Metal molds also take longer to produce, and as a result cost more. seidel estimates that while a rubber mold takes an hour and a half, a complicated metal mold can take a couple of days. “One of the things we’ve found is that metal mold makers come in two types,” he adds. “Some are fast but may not be as careful, so they turn out a usable metal mold that requires more repairs. Then there are other mold makers who take a little longer, but [the mold] comes out right the first time.”
Ayvazian agrees that metal molds take longer to create- “A regular [metal] mold takes about 15 hours for a specialist to do, much longer than a rubber mold,” he says. However, he believes the added time and expense are worth it, because the improved consistency results in lower gold loss: “After 25 to 50 pieces, the mold is paid for.”
Perhaps the most important consideration is that not every piece of jewelry can be reproduced in a metal mold. Undercuts, for example, pose special problems. While rubber or silicone will flex to release an undercut piece, a metal mold doesn’t yield, making such a piece difficult if not impossible to remove. This problem can be avoided by creating a mold with more sections, enabling it to come apart and release the pattern more easily. However, the greater the number of undercuts, the more sections that will be needed. “Unless you want to make a puzzle with a bunch of parts, you can’t have any undercuts,” says Wolfmueller.
So while in theory almost any piece of jewelry can be made if the mold has enough parts, metal molds are most useful for symmetrical pieces, such as pendants or charms.

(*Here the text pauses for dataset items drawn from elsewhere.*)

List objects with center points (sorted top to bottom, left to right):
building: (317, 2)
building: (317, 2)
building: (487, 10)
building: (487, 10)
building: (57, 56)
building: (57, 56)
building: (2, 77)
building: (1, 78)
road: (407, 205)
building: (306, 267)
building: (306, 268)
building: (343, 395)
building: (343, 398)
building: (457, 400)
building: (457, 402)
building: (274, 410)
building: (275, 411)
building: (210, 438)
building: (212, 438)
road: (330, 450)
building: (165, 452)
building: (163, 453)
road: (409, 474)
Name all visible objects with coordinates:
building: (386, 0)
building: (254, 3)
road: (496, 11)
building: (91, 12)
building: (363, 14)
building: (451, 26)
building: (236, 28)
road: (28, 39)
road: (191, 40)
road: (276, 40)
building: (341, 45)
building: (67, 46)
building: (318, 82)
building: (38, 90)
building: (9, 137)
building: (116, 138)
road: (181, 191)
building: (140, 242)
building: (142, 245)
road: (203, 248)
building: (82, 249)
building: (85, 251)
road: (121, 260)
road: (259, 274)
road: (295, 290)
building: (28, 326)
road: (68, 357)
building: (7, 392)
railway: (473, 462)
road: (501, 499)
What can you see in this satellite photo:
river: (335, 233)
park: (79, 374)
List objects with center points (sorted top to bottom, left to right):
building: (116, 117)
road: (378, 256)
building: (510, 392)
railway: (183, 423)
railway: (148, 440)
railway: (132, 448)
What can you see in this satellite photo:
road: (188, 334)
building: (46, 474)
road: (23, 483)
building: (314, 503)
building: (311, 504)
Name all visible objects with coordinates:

“The simplest mold we have is a two-piece mold, with two halves that just split the product,” says Gilman. “If you have [a piece of jewelry with] a more complex shape, you might have the mold split in four directions or six directions or eight directions. Some of them are like Chinese block puzzles, or a Rubik’s cube.”
Seidel also advises manufacturers to remember that not every model successfully created in a metal mold will be successful in the next steps of production. “Don’t get overly ambitious in terms of what you think you can do with [metal molds],” he says. “A common weakness is thinking that you can make the pieces as thin as you want and you’ll have a very lightweight piece. But there are a lot of production problems that go along with that. You can make a ring very thin, but just try to produce the ring without denting it.”

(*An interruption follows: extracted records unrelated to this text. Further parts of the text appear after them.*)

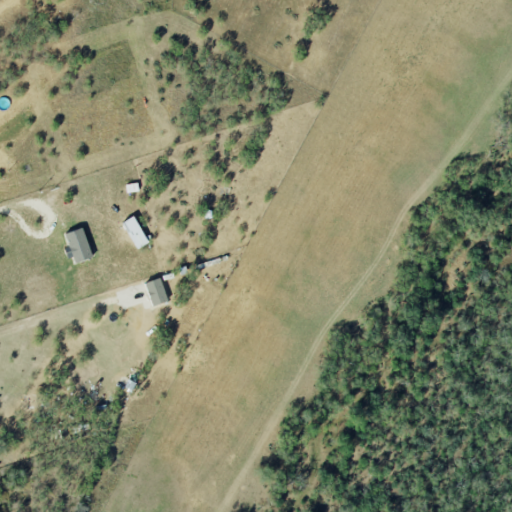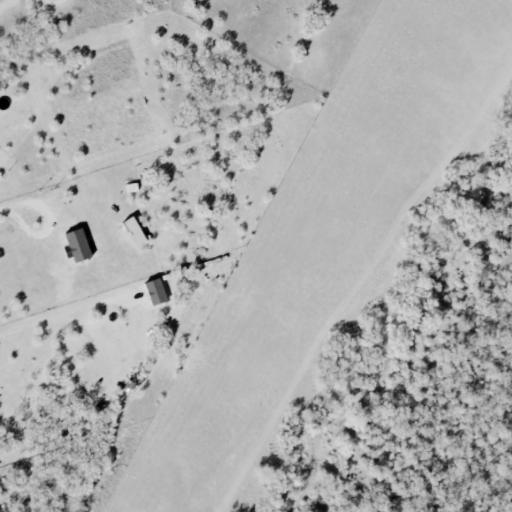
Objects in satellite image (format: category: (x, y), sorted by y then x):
road: (50, 223)
building: (135, 231)
building: (79, 244)
building: (156, 291)
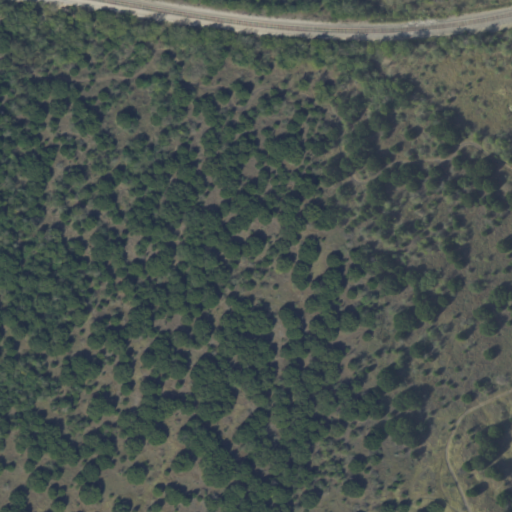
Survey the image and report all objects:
railway: (310, 27)
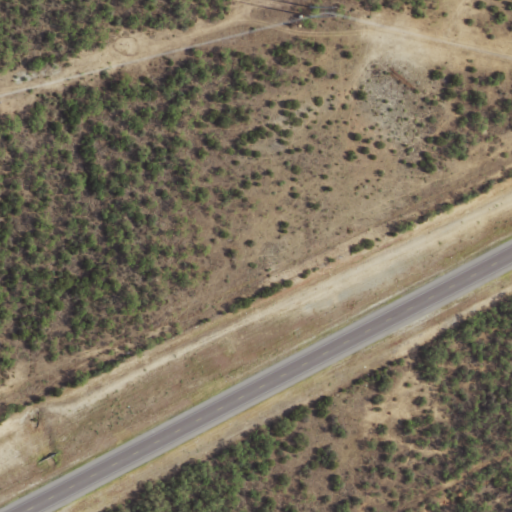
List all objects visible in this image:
power tower: (307, 10)
road: (277, 385)
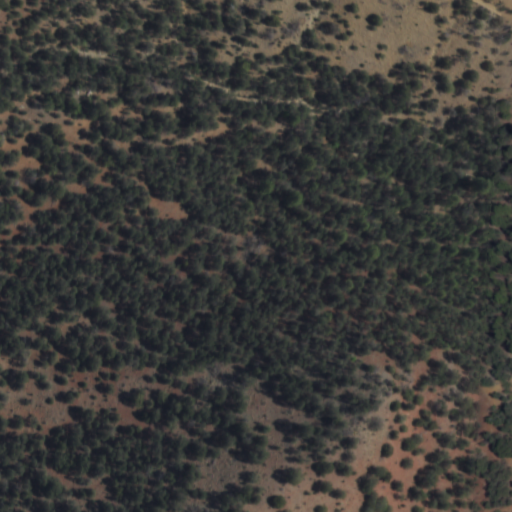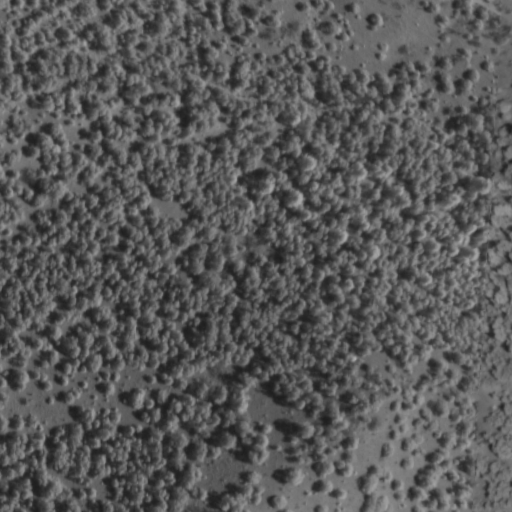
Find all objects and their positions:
road: (491, 10)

Given the variables, then, should companies move at least some of their production into metal molds? That’s a decision that can be made only by individual manufacturers. “We’re continually trying to expand as many of our items into metal molds as possible, just because of the productivity advantage,” says Gilman. “But there are some things that, in my opinion, won’t be put into metal because they’re too complex and the mold would have so many parts it would lose its productivity.
“I would say to do your research,” he concludes. “Look at what your product is. If you’re making fashion mountings or something like that, it’s really not going to work for you. But if you’re into findings or fairly simple, straightforward pieces, it might be just the ticket.”